For healthcare worker turned thespian Pete Gibson will take to the stage for a show all about death.

The 48 year old, of Simister, has a lead role in the black comedy Bleeding With Mother, which centres around a family gathered around their mother's coffin on the night before her funeral.

Now in rehearsals for the big show on the next bank holiday weekend, Pete said he thinks the old cliché of laughter being the best medicine is entirely right.

He said: "I think the play will encourage audiences to prepare for their passing and show more understanding to the bereaved.

"Bleeding with Mother is all about regrets, unresolved family squabbles and a lack of preparation for death.

"Our dearly departed mum has even been laid out to rest in a dress that should belong in My Big Fat Gypsy Wedding.

"As a country, we don't deal with death and grief very well and it seems it really is the final taboo."

Pete got interested in the stage by accident after visiting Prestwich Amateur Dramatic and Operatic Society with his daughter, and leaving with a part in their production of Blood Brothers.

He recently appeared in television drama My Jewish Auntie and has played characters as diverse as poet Siegfried Sassoon at the Lowry and writer Alan Bennett in a developing play staged by Bleeding with Mother producers Room 5064 in London.

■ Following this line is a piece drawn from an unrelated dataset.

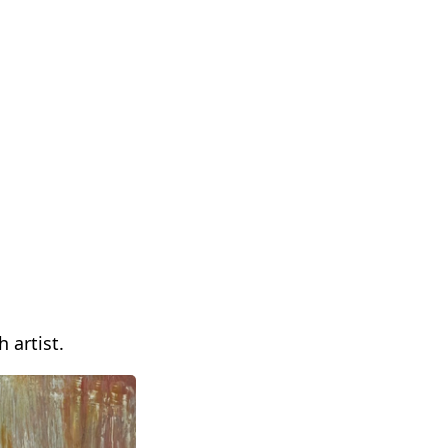
 artist.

Written by North West wordsmith Sarah Cassidy, Bleeding with Mother features classically funny nosey neighbours, an undiscovered treasure trove and even a séance.

Pete added: "Oddly enough, I think spiritualists perform a useful function because they are the only people who ever get grieving relatives to open up about death.

"The play is a real Northern tale of family, money and morality and my character Randall is facing an enormous mid-life crisis.

"He is worried about everything from his waning marriage to his thinning hair and he sees his mum's death as the final nail in his own coffin."

Room 5064 producer Gareth Kavanagh said: "Some of the characters in Bleeding with Mother would be quite at home in an Alan Bennett work.

"They are recognisable and certainly very funny.

"But beneath the folksy Northern-ness there is a sharp edge and a keen sense of morality and insight which people in Prestwich, Whitefield and Bury will recognise."

Bleeding with Mother premieres at Joshua Brooks Oxford Road on May 27 and at Nexus in Dale Street on May 28, both at 7.30pm.

Tickets cost £6. Visit fatsoma.com/room-5064-productions to buy them.